Durant son mandat, Emmanuel Macron a beaucoup appris sur l’Afrique. Il faut travailler les alliances, placer des chevaux de Troie (Macky Sall et Alassane Ouattara), se faire petit si nécessaire (appel à plus grand que soit, à l’exemple des Etats-Unis : exclusion AGOA), refonder une rhétorique sur la démocratie à géométrie variable. Au Mali, cette nouvelle stratégie française de la contre-attaque peut porter ses fruits : élimination politique ou physique du colonel Goïta, rapprochement de la France vers les partis politiques opposés aux Assises Nationales de Refondation (dont le prochain président malien sera issu er donc contrôlable !), déclenchement de la guerre d’information sur Wagner par les journaux français, financement de la société civile africaine (Sommet Montpellier Afrique France) …

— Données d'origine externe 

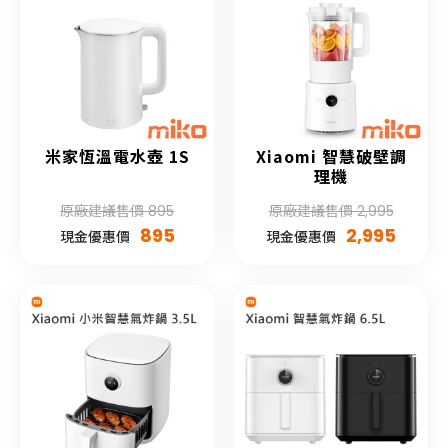
米家恆溫電水壺 1S
Xiaomi 智慧破壁調
理機
原廠建議售價 895
原廠建議售價 2,995
895
2,995
現金優惠價
現金優惠價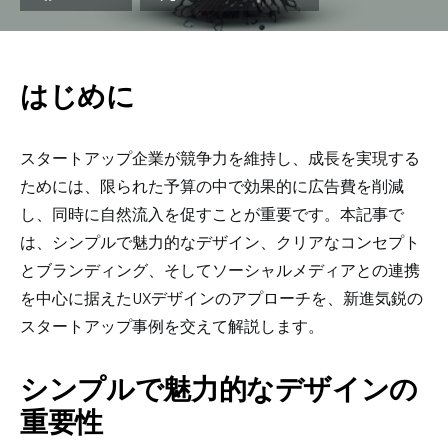
はじめに
スタートアップ企業が競争力を維持し、成長を実現する
ためには、限られた予算の中で効果的に広告費を削減
し、同時に自然流入を促すことが重要です。本記事で
は、シンプルで魅力的なデザイン、クリアなコンセプト
とブランディング、そしてソーシャルメディアとの連携
を中心に据えたUXデザインのアプローチを、新進気鋭の
スタートアップ事例を交えて解説します。
シンプルで魅力的なデザインの
重要性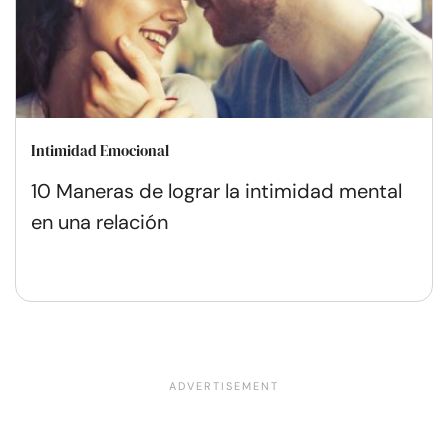
Intimidad Emocional
10 Maneras de lograr la intimidad mental
en una relación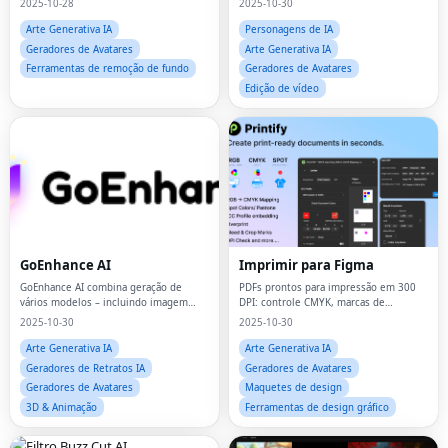
2025-10-28
2025-10-30
Arte Generativa IA
Personagens de IA
Geradores de Avatares
Arte Generativa IA
Ferramentas de remoção de fundo
Geradores de Avatares
Edição de vídeo
GoEnhance AI
Imprimir para Figma
GoEnhance AI combina geração de
PDFs prontos para impressão em 300
vários modelos – incluindo imagem
DPI: controle CMYK, marcas de
para vídeo, texto para vídeo e
sangramento e corte, cores
2025-10-30
2025-10-30
transferência de estilo
exatas/Pantone, impressão sobreposta
Arte Generativa IA
Arte Generativa IA
Geradores de Retratos IA
Geradores de Avatares
Geradores de Avatares
Maquetes de design
3D & Animação
Ferramentas de design gráfico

Le pouvoir civil malien piaffe d’impatience de revenir aux affaires du pays. C’est dans l’ordre normal de la vie politique. Pour autant, ce même pouvoir civil a-t-il fait son mea culpa à l’égard de la population malienne ? Corruption, incompétence notoire, ont été à l’origine de l’effondrement de l’État malien. Si la démocratie doit faire son retour au Mali, ne faut-il pas s’assurer avant tout d’une maturité républicaine ? À quoi bon de remettre au pouvoir des civils inaptes à l’exercice républicain du pouvoir ? Quel a été le bilan du pouvoir civil face à la dégradation sécuritaire au Mali ?

Un duel en France avait fait naître l’expression « Coup de Jarnac ». Ce dimanche 9 janvier 2022, le 4ème Sommet extraordinaire de la CEDEAO sur la situation du Mali aura fait naître une nouvelle expression « Coup d’Accra », connue dès lors qu’il s’agira d’étrangler un peuple, sans foi ni loi, pour servir des intérêts obscurs et contradictoires.